なぜ、じんましんが起こるの?』で説明しましたが、食べ物だけでなく物理的な刺激で「じんましん」が出てしまうことがあります。特に夏場に海水浴・プールで問題になりそうな「じんましん」にも色々な種類があります。

■寒冷蕁麻疹
夏とはいえ、海水、プールの水は体温より低いことが多いので、冷たい刺激で、「じんましん」が出てきます。水に入って「じんましん」が出てきたら、寒冷蕁麻疹かもしれません。

■温熱蕁麻疹
夏の暑さで、暖かい刺激で、「じんましん」が出てきます。水に入っていないときに、「じんましん」が出てきたら、温熱蕁麻疹かもしれません。

■光線蕁麻疹
夏の日差しで「じんましん」が出てきます。日焼けしていたら、「じんましん」が出てきたら、光線蕁麻疹かもしれません。

■コリン性蕁麻疹
運動または体が暖かくなって汗をかくと、小さな赤い点々のような湿疹がでてきます。痒みや痛みがあります。泳いだ後に「じんましん」が出たら、コリン性蕁麻疹かもしれません。

このように、様々な原因で、「じんましん」が発症します。原因が何か見つけるためには、いつ、どこで「じんましん」が出てくるかが大切です。
 

気管支喘息……水泳は改善に有効だが塩素には注意

運動で喘息が起きるのはなぜ?運動誘発喘息』で説明しましたように、水泳は喘息にとって負担の少ない運動です。

ただ、プールの場合、『アトピーでプールに入るときの注意点』として、塩素による気道への障害も報告されていますので、海水浴の方がいいかもしれません。

喘息の治療に、「喘息キャンプ」と言って、夏季の集団合宿を、地方自治体や病院施設で実施されています。喘息の子供の発作への恐れや生活の制限、制約を除き、鍛錬(たんれん)する機会を与え、自立と喘息発作の自己管理、集団生活のマナーを学ぶのが目的です。水泳が喘息に負担の少ない運動であることから、よく、水泳をプログラムに入れていることが多いです。

アトピー性皮膚炎……湿疹がある場合はケアを

夏の海水浴にもご注意を

夏の海水浴にもご注意を


水でアトピーが治るの?』『アトピーでも海や川に行けるの?』でも説明しましたが、海水は、海水に含まれるミネラル(塩分)などが皮膚よく、塩分のため細菌が繁殖できず、殺菌・消毒作用があると言われています。何よりも、自然との関わりが大きいですね。以前、『キレイ好きはNG?衛生環境でアトピー増加 』で説明しました衛生仮説(きれいな環境がアレルギーを起こす)から見ると、海水には様々な微生物が居ますから、病気を起こさないのなら、アレルギーを抑える可能性があります。
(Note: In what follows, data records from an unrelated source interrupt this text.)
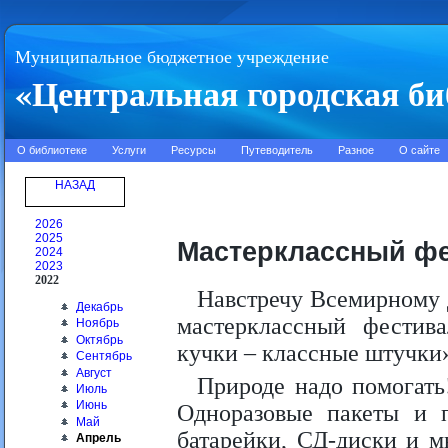
Муниципальное бюджетное учреждение
«Центральная городская би
О библиотеке
Услуги
Ресурсы
Путеводитель
Разное
О сайте
НАЗАД
2026
2025
Мастерклассный ф
2024
2023
2022
Навстречу Всемирному 
Декабрь
мастерклассный фестив
Ноябрь
Октябрь
кучки – классные штучки
Сентябрь
Август
Природе надо помогать
Июль
Июнь
Одноразовые пакеты и п
Май
батарейки, СД-диски и м
Апрель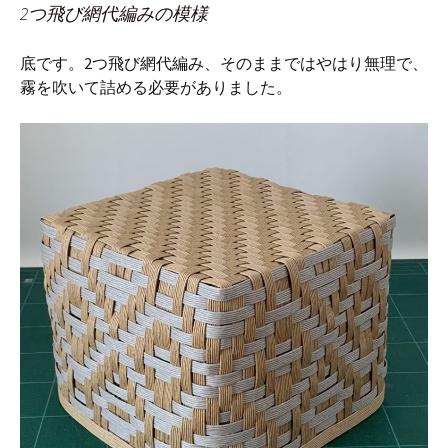
2つ飛び網代編みの模様
底です。2つ飛び網代編み、そのままではやはり無理で、
霧を吹いて詰める必要がありました。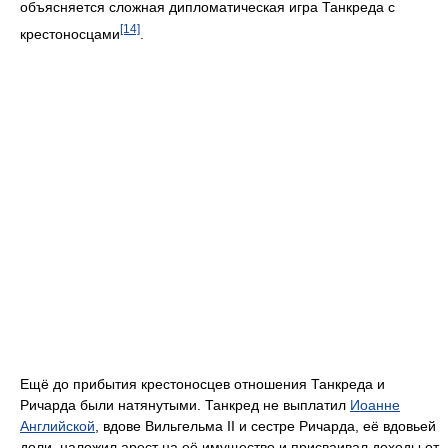
объясняется сложная дипломатическая игра Танкреда с
[14]
крестоносцами
.
Ещё до прибытия крестоносцев отношения Танкреда и
Ричарда были натянутыми. Танкред не выплатил
Иоанне
Английской
, вдове Вильгельма II и сестре Ричарда, её вдовьей
доли, наложил арест на её имущество и присваивал доходы от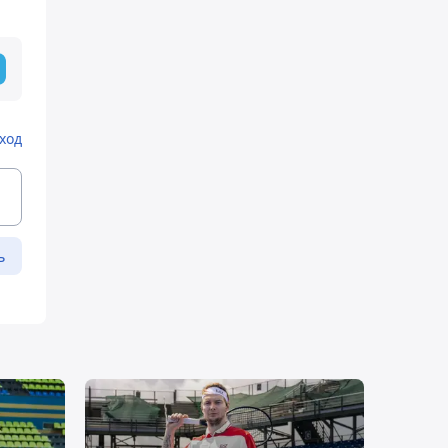
ход
ь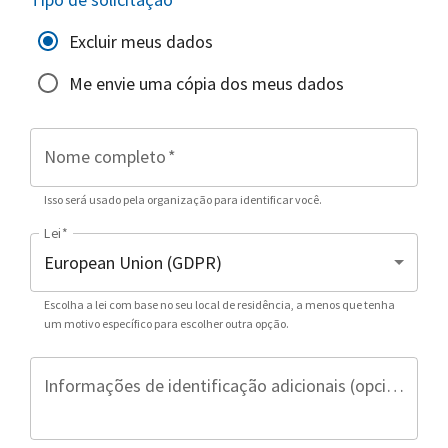
Excluir meus dados
Me envie uma cópia dos meus dados
Nome completo
*
Isso será usado pela organização para identificar você.
Lei
*
Escolha a lei com base no seu local de residência, a menos que tenha
um motivo específico para escolher outra opção.
Informações de identificação adicionais (opcional)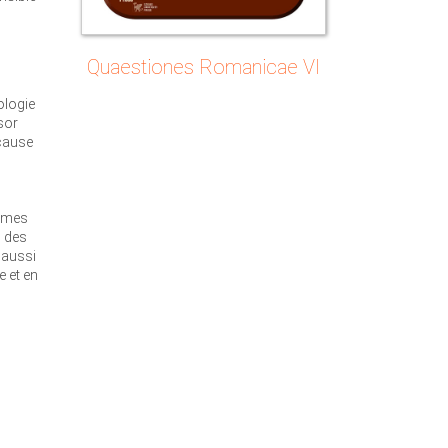
Quaestiones Romanicae VI
ologie
sor
 cause
ismes
n des
 aussi
e et en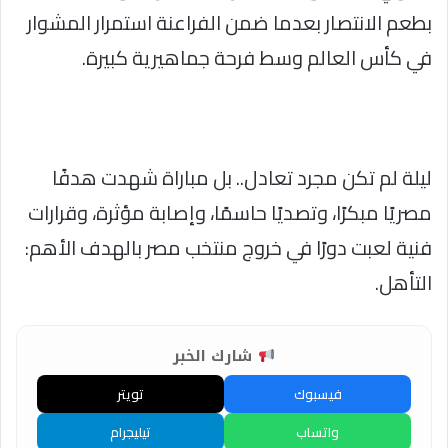
بطعم الانتصار بعدما ضمن الفراعنة استمرار المشوار
في كأس العالم وسط فرحة جماهيرية كبيرة.
ليلة لم تكن مجرد تعادل.. بل مباراة شهدت هدفًا
مصريًا مبكرًا، وتصديًا حاسمًا، وإصابة مؤثرة، وقرارات
فنية لعبت دورًا في خروج منتخب مصر بالهدف الأهم:
التأهل.
شارك الخبر
فيسبوك
تويتر
واتساب
تيليجرام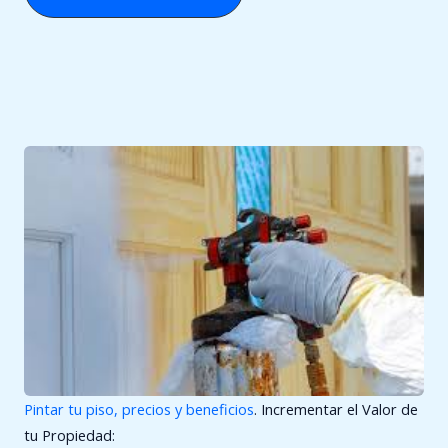
Pintar tu piso, precios y beneficios
. Incrementar el Valor de
tu Propiedad: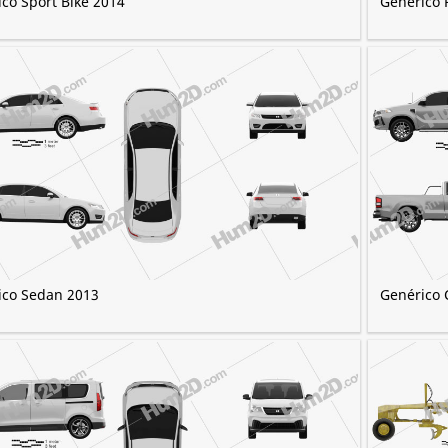
co Sport Bike 2014
Genérico 
ico Sedan 2013
Genérico 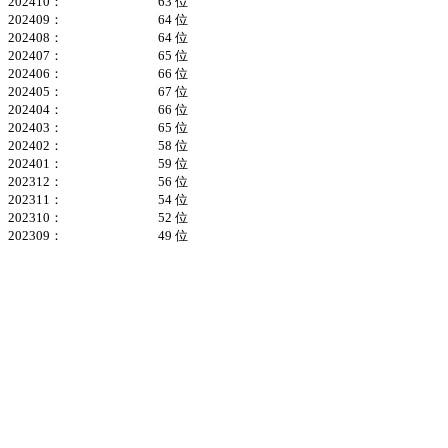
202410：
63 位
202409：
64 位
202408：
64 位
202407：
65 位
202406：
66 位
202405：
67 位
202404：
66 位
202403：
65 位
202402：
58 位
202401：
59 位
202312：
56 位
202311：
54 位
202310：
52 位
202309：
49 位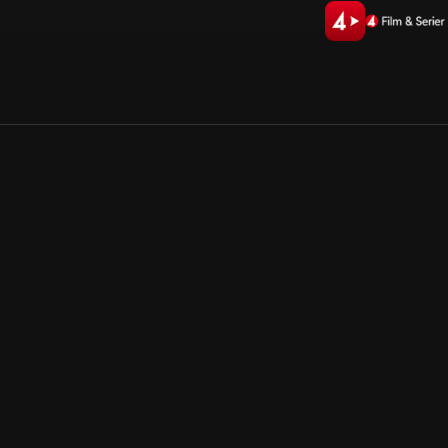
Allmänna villkor
Kun
Integritetspolicy
Pre
Cookiepolicy
Kon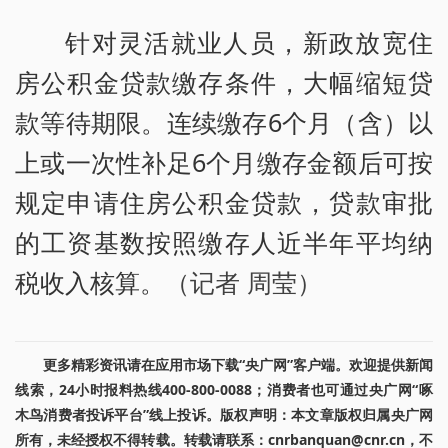
针对灵活就业人员，新政放宽住
房公积金贷款缴存条件，大幅缩短贷
款等待期限。连续缴存6个月（含）以
上或一次性补足6个月缴存金额后可按
规定申请住房公积金贷款，贷款审批
的工资基数按照缴存人近半年平均纳
税收入核算。
（记者 周莹）
更多精彩资讯请在应用市场下载“央广网”客户端。欢迎提供新闻
线索，24小时报料热线400-800-0088；消费者也可通过央广网“啄
木鸟消费者投诉平台”线上投诉。版权声明：本文章版权归属央广网
所有，未经授权不得转载。转载请联系：cnrbanquan@cnr.cn，不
海水の塩分のため、細菌は繁殖しにくいのですが、腸炎ビブリオという菌は、海水でも増えますので要注意です。

海水は、アトピーの湿疹にしみる場合があります。日焼けは、アトピーの湿疹を悪化させますので、『夏のダメージ肌をケアする5つの鉄則!』『ダメージケアより予防が大事! 紫外線対策』で挙げた日焼け止めクリームは必要です。もちろん、骨を丈夫にし、アレルギーを抑える可能性のあるビタミンDを体内で作るには、ある程度の紫外線は必要です。

プールでは、温水プールがあれば、年中できますし、屋内なら、天気に関係ありません。塩素で消毒されていますから、清潔です。
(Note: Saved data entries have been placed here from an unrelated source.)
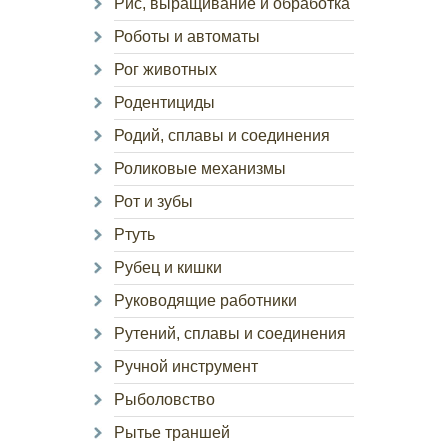
Рис, выращивание и обработка
Роботы и автоматы
Рог животных
Родентициды
Родий, сплавы и соединения
Роликовые механизмы
Рот и зубы
Ртуть
Рубец и кишки
Руководящие работники
Рутений, сплавы и соединения
Ручной инструмент
Рыболовство
Рытье траншей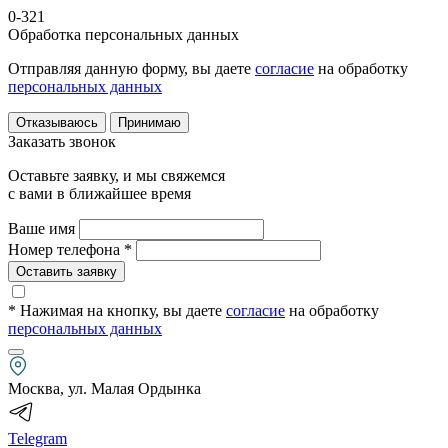
0-321
Обработка персональных данных
Отправляя данную форму, вы даете
согласие
на обработку
персональных данных
Отказываюсь
Принимаю
Заказать звонок
Оставьте заявку, и мы свяжемся
с вами в ближайшее время
Ваше имя
Номер телефона *
Оставить заявку
* Нажимая на кнопку
, вы даете
согласие
на обработку
персональных данных
Москва, ул. Малая Ордынка
Telegram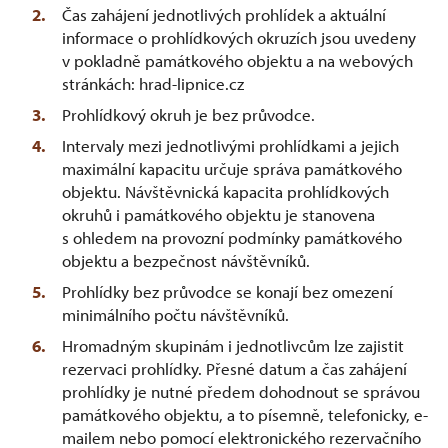
Čas zahájení jednotlivých prohlídek a aktuální
informace o prohlídkových okruzích jsou uvedeny
v pokladně památkového objektu a na webových
stránkách: hrad-lipnice.cz
Prohlídkový okruh je bez průvodce.
Intervaly mezi jednotlivými prohlídkami a jejich
maximální kapacitu určuje správa památkového
objektu. Návštěvnická kapacita prohlídkových
okruhů i památkového objektu je stanovena
s ohledem na provozní podmínky památkového
objektu a bezpečnost návštěvníků.
Prohlídky bez průvodce se konají bez omezení
minimálního počtu návštěvníků.
Hromadným skupinám i jednotlivcům lze zajistit
rezervaci prohlídky. Přesné datum a čas zahájení
prohlídky je nutné předem dohodnout se správou
památkového objektu, a to písemně, telefonicky, e-
mailem nebo pomocí elektronického rezervačního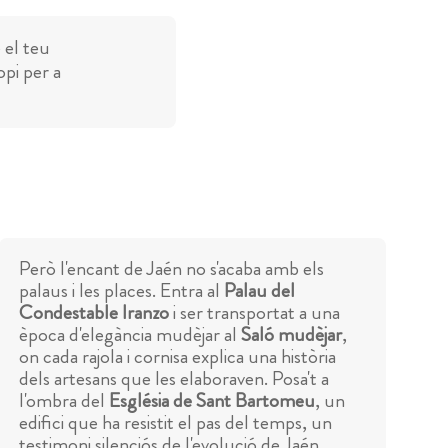
 el teu
opi per a
Però l'encant de Jaén no s'acaba amb els
palaus i les places. Entra al
Palau del
Condestable Iranzo
i ser transportat a una
època d'elegància mudèjar al
Saló mudèjar
,
on cada rajola i cornisa explica una història
dels artesans que les elaboraven. Posa't a
l'ombra del
Església de Sant Bartomeu
, un
edifici que ha resistit el pas del temps, un
testimoni silenciós de l'evolució de Jaén.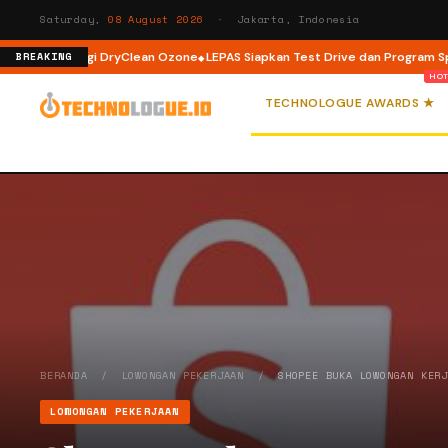
Saturday,
08 August 2026
· Jakarta, Indonesia
 Teknologi DryClean Ozone
LEPAS Siapkan Test Drive dan Program Spesial 
BREAKING
TECHNOLOGUE AWARDS ★
BERANDA
/
LOWONGAN PEKERJAAN
/
SHOPEE BUKA LOWONGAN KER
LOWONGAN PEKERJAAN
ただ、アトピーの湿疹は、塩素で悪化しますので、プールから出る時には十分に流水で体を洗い流しましょう。屋内なら、日焼けする心配はありません。

最後に、プールでの病気に注意しましょう。
特に、プールで感染しうるプール熱・はやり目の原因は?には注意しましょう。目を洗うこと、うがい、プールや海水浴後のシャワーで十分に、プールの水や海水を落としましょう。